Several publications reported treatment success in generalized LN with NBUVB therapy, with or without add-on topical corticosteroid.[4],[5],[6] The exact mechanism of NBUVB remains unknown. Studies have shown that effector T-cell activation is inhibited by UVB exposure, which consequently resulted in diminished cell-mediated response.[7] The photoimmunologic effects on cell-mediated immunity are presumed to play a major role in diseases such as psoriasis, atopic dermatitis, and lichen planus, in which T-cell hyperactivity predominates. As LN is often postulated as a cell-mediated response to exogenous antigens and allergens, the inhibitory effect on cell-mediated immunity of NBUVB may provide a plausible explanation on the efficacy of NBUVB in patients with generalized LN.

Previous publications reported that patients with generalized LN had noticeable improvement after 3–17 sessions of NBUVB and complete resolution after 18–30 sessions of NBUVB, which is comparable with this case. The treatment response was observed in both pediatric and adult patients.[4],[5],[6] No adverse reaction was noted in the reports, but it should be kept in mind that the long-term safety of using NBUVB in pediatric patients is not well-established.

It is possible that the resolution in this patient is part of the natural course of the disease as spontaneous resolution occurs in the majority of patients with LN. However, the degree of improvement of areas covered by clothing during phototherapy was significantly less than that of other body parts [Figure 2]. This finding supports the therapeutic effect of NBUVB on this patient.{Figure 2}

In summary, this case report presents a pediatric case of generalized LN successfully treated with NBUVB and topical medications. Our experience may provide insights regarding the use of NBUVB in pediatric patients with generalized LN.

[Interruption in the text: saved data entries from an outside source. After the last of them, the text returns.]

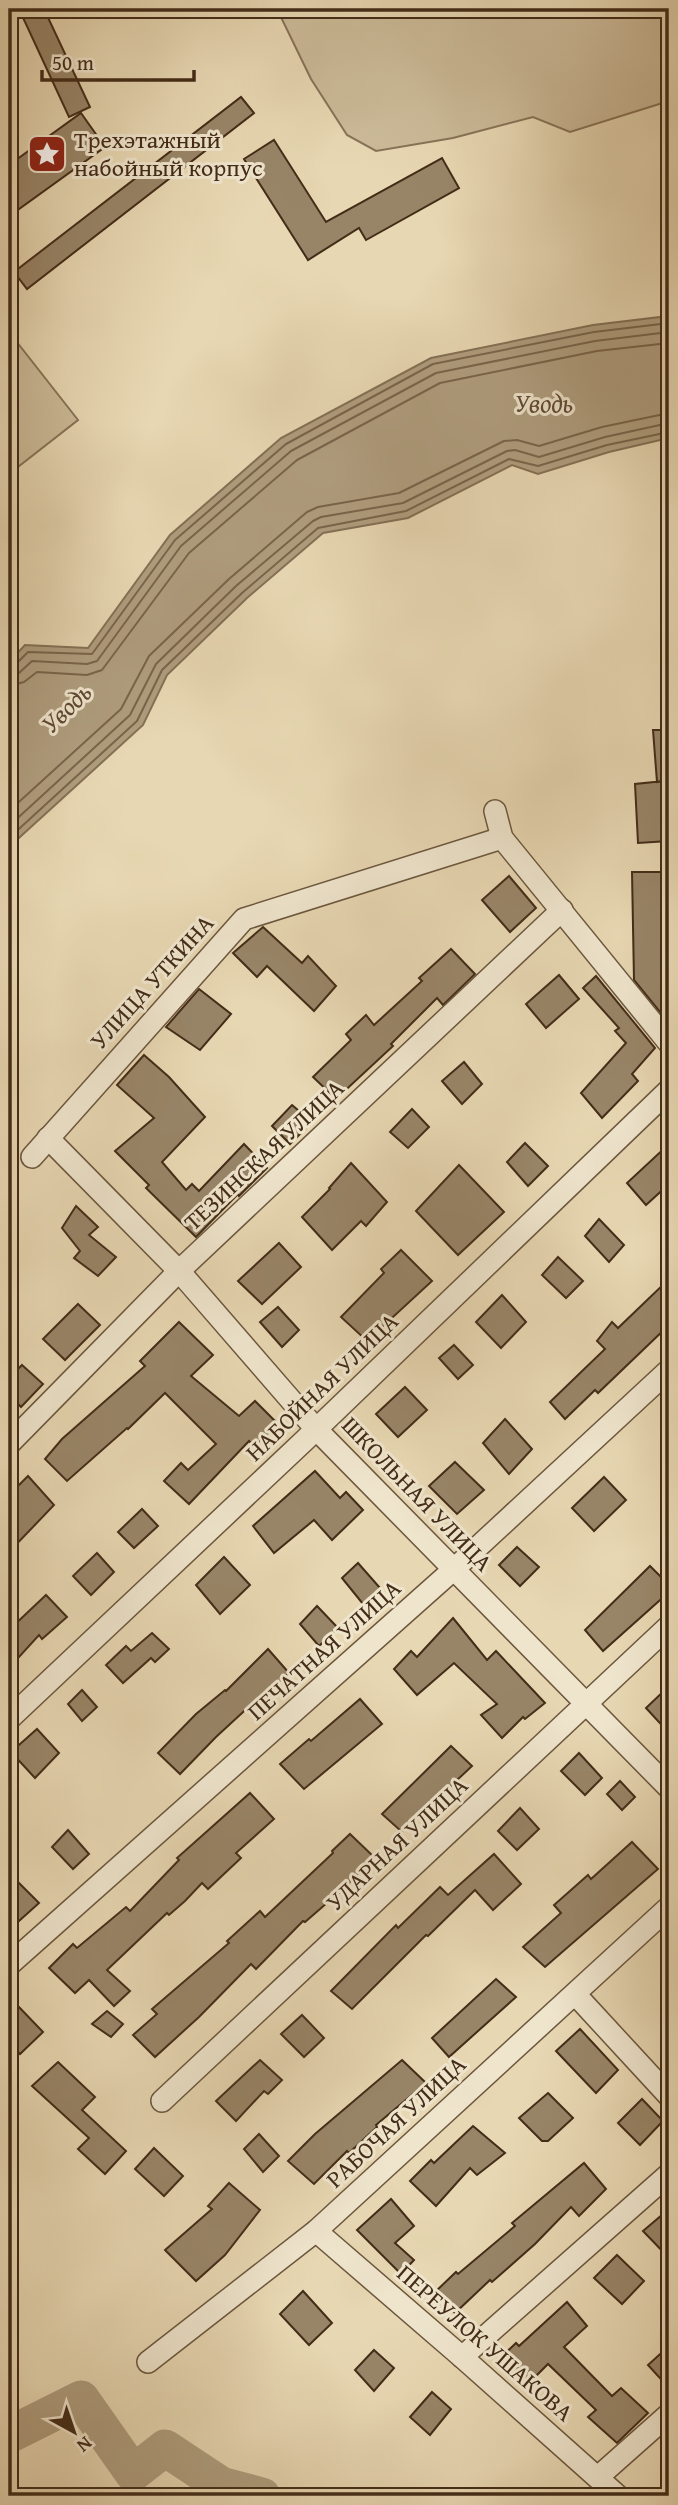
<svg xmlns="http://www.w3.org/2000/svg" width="678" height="2505" viewBox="0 0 678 2505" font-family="'Gentium Book Plus',serif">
<rect width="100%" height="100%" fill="#e7d7b2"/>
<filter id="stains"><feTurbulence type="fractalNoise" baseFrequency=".00286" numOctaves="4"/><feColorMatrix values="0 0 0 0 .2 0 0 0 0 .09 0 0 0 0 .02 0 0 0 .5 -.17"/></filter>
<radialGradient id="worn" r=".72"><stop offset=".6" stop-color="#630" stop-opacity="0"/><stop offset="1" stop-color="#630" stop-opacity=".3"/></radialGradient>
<g fill="#cbba98" stroke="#877358" stroke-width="2">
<path d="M277,9H669V101L570,132L533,117L453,138L376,151L347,135L311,79Z"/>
<path d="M9,332L78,420L9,474Z"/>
</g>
<path fill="#af9d7e" stroke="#847055" stroke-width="2" d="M669,316V438L609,452L538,474L512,465L408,518L323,533L247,598L167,675L143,725L9,847V662L25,645L88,648L170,535L281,438L431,358L593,325Z"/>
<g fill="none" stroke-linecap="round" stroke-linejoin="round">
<g stroke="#79644b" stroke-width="2">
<path d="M9,666L15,665L28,652L92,654L175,540L286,444L433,364L594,332L669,323"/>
<path d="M9,675L19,673L32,661L87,664L97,661L181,546L291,451L436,373L595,341L669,332"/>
<path d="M9,686L24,682L37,672L87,675L102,670L189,553L297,460L440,383L597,351L669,343"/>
<path d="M9,811L121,709L149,656L229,579L307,512L318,507L399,493L504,441L517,440L539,446L602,427L669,413"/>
<path d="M9,826L130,715L156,664L236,586L313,521L321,517L403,503L507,451L515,450L539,457L605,437L669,423"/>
<path d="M9,838L137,721L162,670L242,593L318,528L406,511L509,459L538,466L607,445L669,432"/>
</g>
<path stroke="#af9d7e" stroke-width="37" d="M9,2435L81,2399L133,2473L165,2448L221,2485L262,2496"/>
</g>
<g fill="#988568" stroke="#432c18" stroke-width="2">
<path d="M19,9H44L90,107L69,117Z"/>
<path d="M241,97L254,113L27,289L14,272Z"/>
<path d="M81,113L105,147L19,209L9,195V165Z"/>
<path d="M274,140L326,222L442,158L459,188L366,240L359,228L308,260L244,159Z"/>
<path d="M653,730H669V841L638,843L635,784L664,781L657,782Z"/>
<path d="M632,872H669V1023L634,980Z"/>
<path d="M509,876L536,908L510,932L482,900Z"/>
<path d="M263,927L302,963L308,956L336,986L314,1011L267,966L257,977L233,953Z"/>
<path d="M451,949L475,974L443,1005L437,998L391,1044L393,1046L336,1099L313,1077L351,1040L346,1034L366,1015L374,1025L422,981L419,978Z"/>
<path d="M559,975L579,999L546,1028L526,1004Z"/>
<path d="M596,976L655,1048L632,1074L638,1081L602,1118L581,1093L626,1043L615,1031L619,1028L583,988Z"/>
<path d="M199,989L231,1014L200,1050L166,1027Z"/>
<path d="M144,1055L169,1077L205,1117L162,1162L186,1190L192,1184L199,1191L244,1144L267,1168L239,1196L238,1194L196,1237L146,1188L149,1185L115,1151L154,1118L117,1085Z"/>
<path d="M464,1062L482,1084L462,1104L442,1081Z"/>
<path d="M292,1105L312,1122L290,1144L272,1126Z"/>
<path d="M412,1109L429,1127L408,1148L390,1132Z"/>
<path d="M525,1143L548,1166L528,1186L507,1162Z"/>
<path d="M669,1144V1184L646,1205L627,1183Z"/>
<path d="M351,1163L387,1202L366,1226L361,1221L332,1250L302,1217L330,1189L329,1188Z"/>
<path d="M459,1165L504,1212L458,1255L416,1211Z"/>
<path d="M76,1206L98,1227L89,1235L116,1257L98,1276L74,1258L80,1251L62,1228Z"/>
<path d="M599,1219L624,1245L609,1262L585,1236Z"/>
<path d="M279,1243L301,1267L262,1304L238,1281Z"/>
<path d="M401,1250L432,1281L367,1341L341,1317L384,1273L381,1269Z"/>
<path d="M558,1257L583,1281L566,1298L542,1275Z"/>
<path d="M669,1279V1325L598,1393L595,1390L565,1419L550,1402L605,1349L597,1341L612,1322L618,1328Z"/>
<path d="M502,1295L526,1322L501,1348L476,1322Z"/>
<path d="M78,1304L100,1325L65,1360L43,1339Z"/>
<path d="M278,1307L299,1330L282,1347L260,1322Z"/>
<path d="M179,1322L213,1355L191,1376L239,1416L255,1401L278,1424L254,1446L249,1441L189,1504L164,1481L181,1463L188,1470L216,1444L165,1393L128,1429L127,1428L67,1481L45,1459L62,1439L145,1366L140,1361Z"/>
<path d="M454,1345L473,1365L458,1379L439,1358Z"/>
<path d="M22,1365L43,1384L21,1407L9,1394V1378Z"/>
<path d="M405,1387L427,1410L398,1437L376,1414Z"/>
<path d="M505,1419L532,1449L509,1474L483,1443Z"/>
<path d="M455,1462L484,1490L457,1514L429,1486Z"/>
<path d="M315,1471L340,1498L346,1492L363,1510L332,1540L314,1520L274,1553L253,1526Z"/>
<path d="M28,1476L54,1505L9,1552V1495Z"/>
<path d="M604,1477L626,1500L594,1531L572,1508Z"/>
<path d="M142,1509L158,1526L134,1548L118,1532Z"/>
<path d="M517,1547L539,1567L520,1586L499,1565Z"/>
<path d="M97,1553L114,1572L91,1595L73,1576Z"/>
<path d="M224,1557L250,1585L220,1614L196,1585Z"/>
<path d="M358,1563L380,1588L363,1604L342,1578Z"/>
<path d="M650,1566L669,1585V1592L603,1651L585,1630Z"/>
<path d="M46,1595L67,1617L42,1639L39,1635L9,1668V1630Z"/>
<path d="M317,1606L338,1628L319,1646L300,1624Z"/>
<path d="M453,1618L487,1660L496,1651L545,1703L525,1719L523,1717L502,1738L481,1715L497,1704L454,1663L417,1695L394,1669L411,1651L417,1657Z"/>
<path d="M152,1633L169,1649L155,1662L151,1658L123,1683L106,1665L126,1646L131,1651Z"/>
<path d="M268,1649L289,1673L268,1693L266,1691L216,1737L180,1774L158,1753L196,1714L225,1690L226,1691Z"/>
<path d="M669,1686V1733L646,1708Z"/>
<path d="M82,1690L97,1707L82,1721L68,1704Z"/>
<path d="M360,1699L382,1724L304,1789L280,1764L309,1739L311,1741Z"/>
<path d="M37,1729L59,1753L35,1778L11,1752Z"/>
<path d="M451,1746L472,1766L402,1832L382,1814Z"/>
<path d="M579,1753L602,1778L585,1795L561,1771Z"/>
<path d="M620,1781L635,1797L622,1810L607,1794Z"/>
<path d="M250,1793L274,1819L236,1853L241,1858L208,1889L202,1883L185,1901L169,1915L167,1913L107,1970L130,1991L114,2006L89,1980L75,1993L49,1968L73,1944L77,1948L126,1907L130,1911L179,1860L177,1858Z"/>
<path d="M520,1808L539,1829L517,1850L498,1831Z"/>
<path d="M68,1830L89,1854L73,1869L52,1847Z"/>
<path d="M350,1834L374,1857L343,1889L305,1922L303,1921L256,1969L251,1964L199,2017L155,2057L133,2035L157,2014L152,2009L229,1943L227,1941L260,1911L265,1917L333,1853L332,1851Z"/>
<path d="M632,1842L658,1869L545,1967L523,1947L561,1913L554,1905L588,1875L591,1879Z"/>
<path d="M494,1854L521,1884L493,1910L475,1890L428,1936L426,1935L352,2009L331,1991L396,1925L398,1928L440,1887L448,1895Z"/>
<path d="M18,1882L39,1903L9,1930V1890Z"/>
<path d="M496,1979L516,1997L449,2057L432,2038Z"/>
<path d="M17,2005L43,2032L20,2054L9,2043V2013Z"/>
<path d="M107,2011L123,2024L111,2037L92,2024Z"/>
<path d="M302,2015L324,2038L304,2057L281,2034Z"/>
<path d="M580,2029L618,2070L596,2093L556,2051Z"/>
<path d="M260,2060L282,2080L268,2094L264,2091L236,2121L216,2101Z"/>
<path d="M402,2060L426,2083L376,2125L377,2127L349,2153L347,2151L314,2184L288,2161L315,2134Z"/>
<path d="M58,2062L95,2097L82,2110L126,2151L105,2174L78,2149L89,2138L32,2086Z"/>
<path d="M548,2093L573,2118L548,2141H542L519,2118Z"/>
<path d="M642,2099L663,2121L640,2145L618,2123Z"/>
<path d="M473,2126L505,2153L477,2175L470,2168L436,2206L410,2181L431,2160L434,2163Z"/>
<path d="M259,2134L279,2156L263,2172L244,2149Z"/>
<path d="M154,2148L183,2176L164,2196L135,2169Z"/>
<path d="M584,2163L606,2189L579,2216L571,2207L535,2244L492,2282L490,2280L455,2313L434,2293L456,2272L458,2274L515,2226L512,2223Z"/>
<path d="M229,2183L260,2210L225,2255L196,2281L165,2250L212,2209L208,2206Z"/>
<path d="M391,2199L414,2226L395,2243L414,2260L401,2274L357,2230Z"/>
<path d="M669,2209V2258L643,2231Z"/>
<path d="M617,2255L644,2281L622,2304L594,2278Z"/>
<path d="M303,2291L332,2323L309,2345L280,2314Z"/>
<path d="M567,2302L587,2326L564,2347L612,2396L621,2388L648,2413L617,2443L588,2417L596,2410L548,2364L527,2385L499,2359L516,2343L519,2346Z"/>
<path d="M669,2346V2388L648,2365Z"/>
<path d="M374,2350L394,2368L374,2391L355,2370Z"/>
<path d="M432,2392L451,2409L430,2435L410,2417Z"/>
</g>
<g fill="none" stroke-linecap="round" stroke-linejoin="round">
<g stroke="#6c573e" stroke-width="24">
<g id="minor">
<path d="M495,811L502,838L669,1043"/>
<path d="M48,1138L179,1271L316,1429L669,1788"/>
<path d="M32,1157L244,919L502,838"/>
<path d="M9,1444L179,1271L562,910"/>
<path d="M9,1719L305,1440L669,1090"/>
<path d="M9,1965L453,1570L669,1370"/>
<path d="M575,1994L669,2096"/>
<path d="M162,2101L669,1626"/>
<path d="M316,2231L462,2357L618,2496"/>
<path d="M462,2357L669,2174"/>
<path d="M148,2362L316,2231L669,1907"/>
<path d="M598,2477L669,2414"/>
</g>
</g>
<use href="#minor" stroke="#efe5cd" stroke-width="21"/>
</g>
<defs>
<g id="sight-square" transform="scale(2.0125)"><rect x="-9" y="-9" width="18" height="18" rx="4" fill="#8f2418" stroke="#efe5cd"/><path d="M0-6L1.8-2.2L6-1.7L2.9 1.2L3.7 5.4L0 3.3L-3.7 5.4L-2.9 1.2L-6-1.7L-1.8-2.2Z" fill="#fff"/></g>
</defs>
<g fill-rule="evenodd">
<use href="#sight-square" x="47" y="154"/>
</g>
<g text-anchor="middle" stroke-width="6" stroke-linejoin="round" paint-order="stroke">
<g font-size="24" fill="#432c18" stroke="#efe5cd" text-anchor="start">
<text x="74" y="148">Трехэтажный<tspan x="74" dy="28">набойный корпус</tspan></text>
</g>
<g font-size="24" fill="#432c18" stroke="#efe5cd">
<text transform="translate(152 982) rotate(-48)" y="8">УЛИЦА УТКИНА</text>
<text transform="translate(264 1155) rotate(-43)" y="8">ТЕЗИНСКАЯ УЛИЦА</text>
<text transform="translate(322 1387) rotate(-44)" y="8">НАБОЙНАЯ УЛИЦА</text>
<text transform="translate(417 1494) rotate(46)" y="8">ШКОЛЬНАЯ УЛИЦА</text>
<text transform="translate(324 1650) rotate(-42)" y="8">ПЕЧАТНАЯ УЛИЦА</text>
<text transform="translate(397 1844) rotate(-43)" y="8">УДАРНАЯ УЛИЦА</text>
<text transform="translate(396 2122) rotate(-43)" y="8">РАБОЧАЯ УЛИЦА</text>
<text transform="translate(485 2343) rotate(41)" y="8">ПЕРЕУЛОК УШАКОВА</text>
</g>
<g font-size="26" font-style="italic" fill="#5e4832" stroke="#efe5cd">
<text x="544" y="412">Уводь</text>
<text transform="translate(66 708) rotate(-44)" y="9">Уводь</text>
</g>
</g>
<rect width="678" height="2505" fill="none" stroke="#e7d7b2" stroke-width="35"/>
<rect x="10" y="10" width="657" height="2484" fill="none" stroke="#432c18" stroke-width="3.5"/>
<rect x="18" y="18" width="643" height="2470" fill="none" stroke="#432c18" stroke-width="2"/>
<g transform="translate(74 2432) rotate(140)" stroke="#efe5cd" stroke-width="5" paint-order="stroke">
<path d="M0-5L12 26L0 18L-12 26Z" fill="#432c18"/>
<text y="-10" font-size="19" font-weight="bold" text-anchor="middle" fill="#432c18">N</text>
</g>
<path d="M42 70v10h152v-10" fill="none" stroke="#432c18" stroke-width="3.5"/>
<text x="52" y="70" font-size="21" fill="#432c18" stroke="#efe5cd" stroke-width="5" paint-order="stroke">50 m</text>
<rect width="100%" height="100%" filter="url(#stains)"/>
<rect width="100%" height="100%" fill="url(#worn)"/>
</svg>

Declaration of patient consent

The authors certify that they have obtained appropriate patient's guardian consent form. In the form, the guardian has given the consent for the child's images and other clinical information to be reported in the journal. The guardian understands that the child's name and initial will not be published and due efforts will be made to conceal identity, but anonymity cannot be guaranteed.

Financial support and sponsorship

Nil.

Conflicts of interest

There are no conflicts of interest.

References

1Kundak S, Çakır Y. Pediatric lichen nitidus: A single-center experience. Pediatr Dermatol 2019;36:189-92.
2Berman H, Truong A, Cheng CE. Pediatric generalized lichen nitidus treated with natural sunlight therapy. Pediatr Dermatol 2019;36:690-2.
3Al-Mutairi N, Hassanein A, Nour-Eldin O, Arun J. Generalized lichen nitidus. Pediatr Dermatol 2005;22:158-60.
4Kim YC, Shim SD. Two cases of generalized lichen nitidus treated successfully with narrow-band UV-B phototherapy. Int J Dermatol 2006;45:615-7.
5Do MO, Kim MJ, Kim SH, Myung KB, Choi YW. Generalized lichen nitidus successfully treated with narrow-band UVB phototherapy: Two cases report. J Korean Med Sci 2007;22:163-6.
6Park JH, Choi YL, Kim WS, Lee DY, Yang JM, Lee ES, et al. Treatment of generalized lichen nitidus with narrowband ultraviolet B. J Am Acad Dermatol 2006;54:545-6.
7Krutmann J, Morita A, Elmets CA. Mechanisms of photo (chemo) therapy. In: Krutmann J, Hönigsmann H, Elmets CA, Bergstresser PR, editors. Dermatological Phototherapy and Photodiagnostic Methods. Berlin, Heidelberg: Springer; 2001. p. 54-68.